The new counsel are training colleagues on evolving e-discovery case law and rules, fielding questions in the area from litigation colleagues, tracking e-discovery and technology vendors and sitting in on client meetings to offer e-discovery expertise, the lawyers and firms said.
With the climbing complexity and cost of e-discovery, which involves mining electronically stored information for litigation purposes, law firms are searching for new tools to meet clients' needs. E-discovery counsel, acting as a central point of reference on the matters, are emerging as an answer.
"We saw that clients consistently had the same need and it was a need for information, a need for advice and need for counseling in e-discovery areas and the related compliance fields," said Marko Mrkonich, president of Littler Mendelson.
Littler Mendelson last September hired Paul Weiner as its national e-discovery counsel.
Many of the new e-discovery counsel spend about half their time on internal firm needs and half on external client matters, billing as a specialist for any time worked on cases. They may provide clients with general guidance on records-retention policies or readiness plans for litigation or on specific cases, giving advice on "litigation holds" that require preservation of information or strategizing the identification and collection of electronic information.
"The firms who are hiring someone are doing it because they hope to ultimately have a more standardized approach to dealing with e-discovery," said George Socha, a St. Paul, Minn.-based consultant and a co-founder of the Electronic Discovery Reference Model, a group that develops guidelines in the area.
$2.79B SPENT
The sheer volume and cost of data to be gathered is also driving firms' interest in streamlining their approach. Socha estimates that $2.79 billion was spent on e-discovery last year, up by 43 percent from the prior year. American businesses have 90 percent of their information stored electronically, and 70 percent of that never gets to paper, Weiner said.

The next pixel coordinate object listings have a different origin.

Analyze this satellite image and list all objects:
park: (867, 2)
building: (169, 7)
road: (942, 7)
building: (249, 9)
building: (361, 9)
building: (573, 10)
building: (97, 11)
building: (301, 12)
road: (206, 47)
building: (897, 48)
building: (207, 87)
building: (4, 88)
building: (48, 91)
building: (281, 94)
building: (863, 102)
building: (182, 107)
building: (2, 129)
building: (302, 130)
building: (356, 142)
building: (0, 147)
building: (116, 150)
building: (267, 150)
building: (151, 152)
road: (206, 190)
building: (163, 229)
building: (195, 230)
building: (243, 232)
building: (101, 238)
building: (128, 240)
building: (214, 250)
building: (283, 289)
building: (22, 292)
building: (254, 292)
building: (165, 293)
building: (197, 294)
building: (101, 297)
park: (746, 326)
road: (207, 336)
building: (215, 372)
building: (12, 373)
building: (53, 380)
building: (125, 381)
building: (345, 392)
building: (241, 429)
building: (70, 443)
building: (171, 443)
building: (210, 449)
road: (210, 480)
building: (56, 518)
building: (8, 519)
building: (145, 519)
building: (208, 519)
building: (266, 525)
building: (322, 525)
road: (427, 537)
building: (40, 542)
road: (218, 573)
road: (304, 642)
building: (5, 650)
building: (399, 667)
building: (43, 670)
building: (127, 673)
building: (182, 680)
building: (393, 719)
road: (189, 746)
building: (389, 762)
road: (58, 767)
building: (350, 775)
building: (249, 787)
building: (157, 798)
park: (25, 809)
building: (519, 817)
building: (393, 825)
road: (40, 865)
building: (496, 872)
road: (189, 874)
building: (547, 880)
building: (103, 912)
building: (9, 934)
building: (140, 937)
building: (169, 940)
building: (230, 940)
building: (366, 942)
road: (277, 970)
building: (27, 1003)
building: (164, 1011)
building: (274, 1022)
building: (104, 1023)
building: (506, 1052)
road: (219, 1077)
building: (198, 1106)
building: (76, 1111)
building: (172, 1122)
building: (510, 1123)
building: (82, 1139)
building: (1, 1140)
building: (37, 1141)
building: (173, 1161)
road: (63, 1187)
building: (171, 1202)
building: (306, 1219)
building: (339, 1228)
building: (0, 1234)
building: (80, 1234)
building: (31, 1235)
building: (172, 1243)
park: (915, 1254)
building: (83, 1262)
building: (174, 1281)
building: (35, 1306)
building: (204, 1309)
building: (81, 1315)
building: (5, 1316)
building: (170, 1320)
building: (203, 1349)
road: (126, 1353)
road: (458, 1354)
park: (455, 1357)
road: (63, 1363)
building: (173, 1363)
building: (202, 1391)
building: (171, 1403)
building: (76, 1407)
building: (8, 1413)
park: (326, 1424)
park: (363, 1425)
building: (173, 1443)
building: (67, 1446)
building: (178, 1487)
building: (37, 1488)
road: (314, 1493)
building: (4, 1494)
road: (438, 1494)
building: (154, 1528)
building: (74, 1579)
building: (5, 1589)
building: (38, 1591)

Companies have led the way in hiring lawyers to focus solely on e-discovery issues, creating uniform methods for dealing with repeating litigation patterns. Verizon Communications Inc. hired Patrick Oot in that role in 2005 mainly because Verizon wanted a "defensible, repeatable process," Oot said.
Cynthia Courtney, who was hired as electronic discovery counsel by Day Pitney in September, came to the firm from Cigna Corp., where she managed massive health care class actions laden with e-discovery. When she approached Day Pitney about creating a e-discovery post that would act as a "bridge" among technology people, lawyers and clients, the firm was "immediately enthusiastic," she said.

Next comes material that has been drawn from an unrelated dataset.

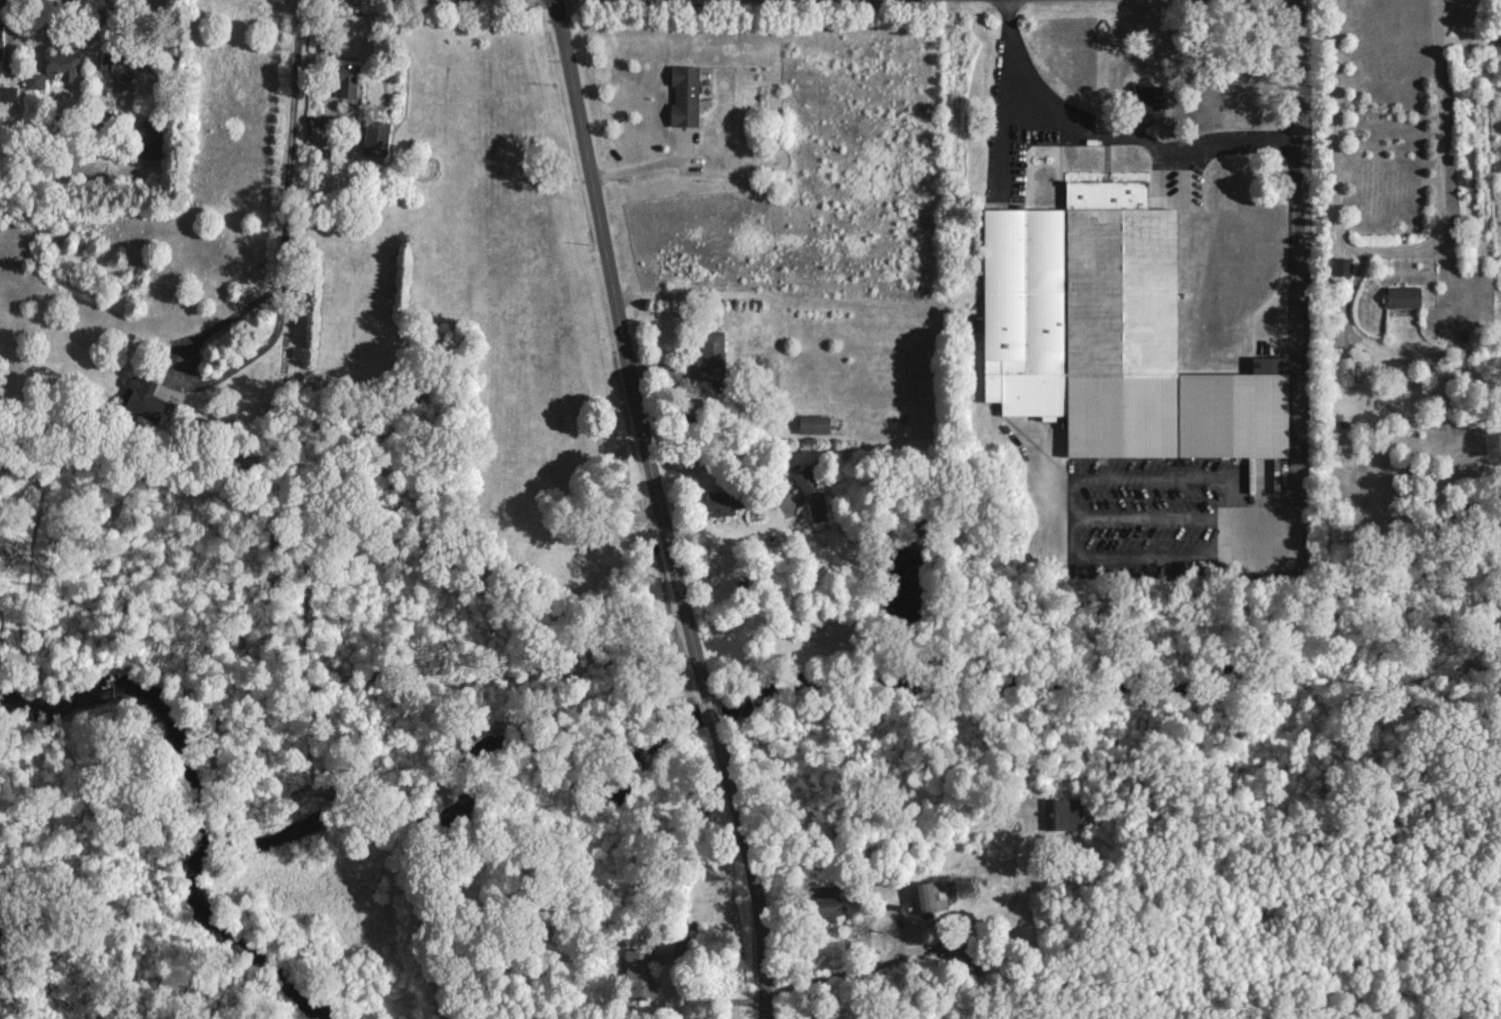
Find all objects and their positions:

"Clients need the preparation, the litigation readiness in this area, and I think some of the cases have gotten people's attention," she said.
Many cases that have gotten lawyers' attention are those in which judges have imposed sanctions for lack of compliance with e-discovery mandates and related missteps, including Zubulake v. UBS Warburg, No. 02-01243 (S.D.N.Y), decided in 2003 and 2004, and Qualcomm v. Broadcom, No. 05-01958 (S.D. Calif.), decided last year.